Шатаясь, я побежал прочь от дома. Я пересек двор, миновал сараи и бывшее деревенское кладбище, на котором уже год никого не хоронили; потом спустился в овраг, где, как я хорошо помнил, прежде был ручей. Он и сейчас струился там, полноводный и звонкий, от него веяло прохладой и покоем. Трясущимися руками снял с шеи автомат ― как же он мешал мне в драке! ― и положил рядом с собой; потом сорвал с себя куртку и жилет. Ежесекундно оглядываясь, я начал умываться. Вода в ручье пахла свежестью; этого запаха не было раньше, в человеческое время. Я уже не раз замечал, что исчезновение людей с их неуемной хозяйственной деятельностью пошло природе только на пользу.

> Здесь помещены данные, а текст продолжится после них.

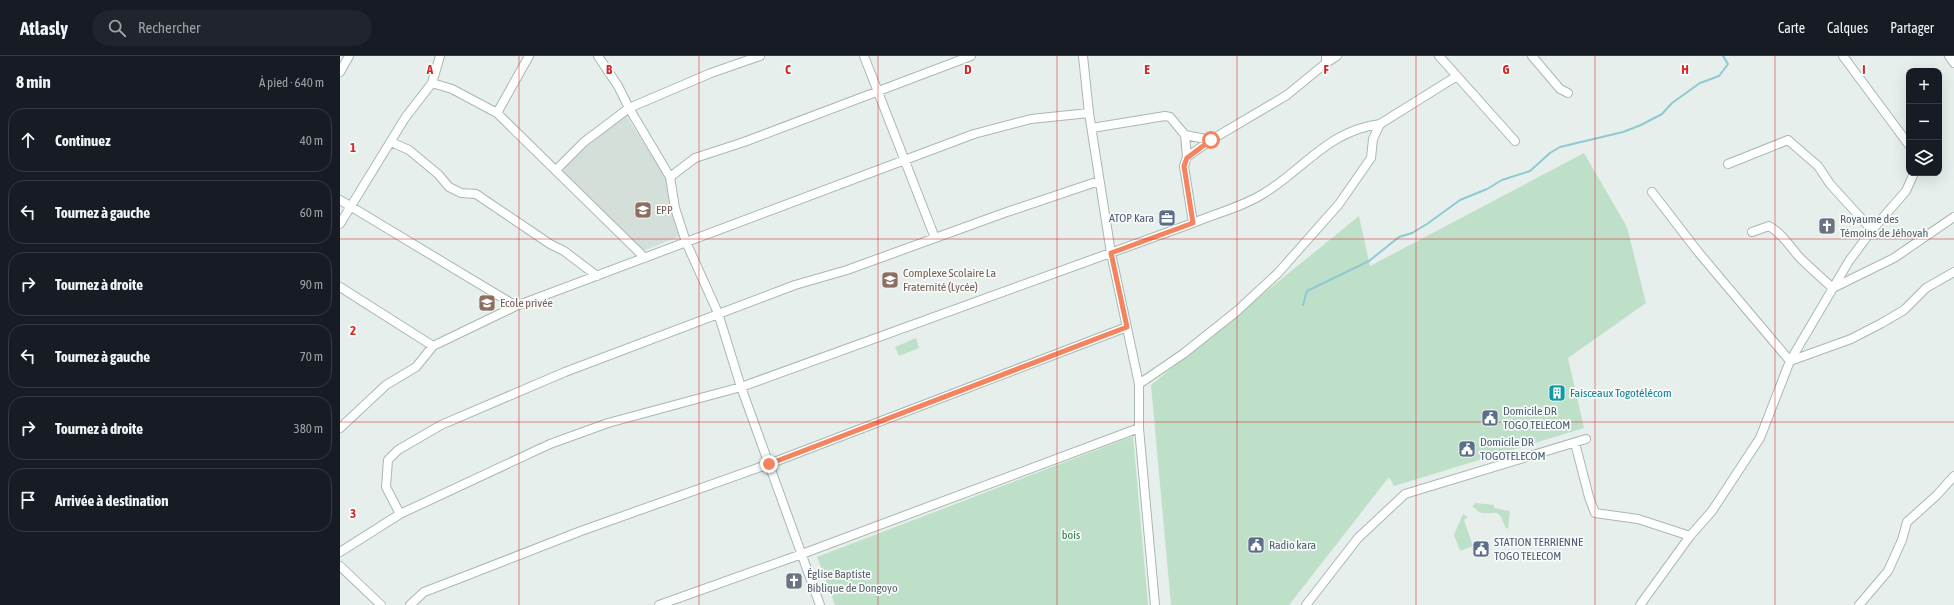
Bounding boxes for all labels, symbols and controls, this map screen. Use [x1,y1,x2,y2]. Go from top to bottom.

Отмыв нож, я затем умылся сам, с отвращением смывая с рук вонючую кровь и куски чужой мертвой плоти. Взяв в руки автомат, я выждал немного, чтобы убедиться, что за мной не гонятся. Успокоившись окончательно, я поднялся наверх, к кладбищу. Мне хотелось видеть, что происходит вокруг, а на дне оврага я находился в невыгодной позиции. Присев на покосившуюся скамейку у старой могилы, я отложил оружие и быстро осмотрел себя на предмет повреждений и ран. Полагаться на ощущения не хотелось ― после падения в подвал и драки ныло все тело; чтобы понять истинное состояние дел, требовался визуальный осмотр. Руки были содраны до локтей, но это не беда, со временем должно зажить. Моя одежда, крепко сшитая полевая форма, превратилась в рваные лохмотья. Все тело покрывали кровоточащие царапины, порезы и ссадины, но не они меня беспокоили. В нескольких местах кожу располосовали следы человеческих ногтей. Это тоже было не страшно. Кожа очень прочна и ногтями ее не прорвать; к тому же я знал, что ногти у зомби перестают расти почти сразу после смерти и не представляют особой угрозы. Самое опасное оружие, которое у них есть ― это зубы. Больше всего я боялся укусов.

Рассматривая себя сзади, я обратил внимание на разорванную штанину на левой ноге чуть ниже колена: она насквозь пропиталась кровью, сочившейся из скрытой под материей раны. Я закатал остатки штанины повыше, чтобы разглядеть ее. Увиденное стало для меня страшным ударом, я покачнулся и едва не рухнул на землю без чувств: кожа на икре была разорвана; кровь мешала разглядеть подробности, но я заметил полоску жира и что-то непонятное и скользкое на вид, наверное, фрагмент мышцы. Рана казалась небольшой и не представляла бы повода для серьезного беспокойства, если бы не одно "но" ― вне всяких сомнений, это был укус. По окружности раны виднелись четкие следы человеческих зубов.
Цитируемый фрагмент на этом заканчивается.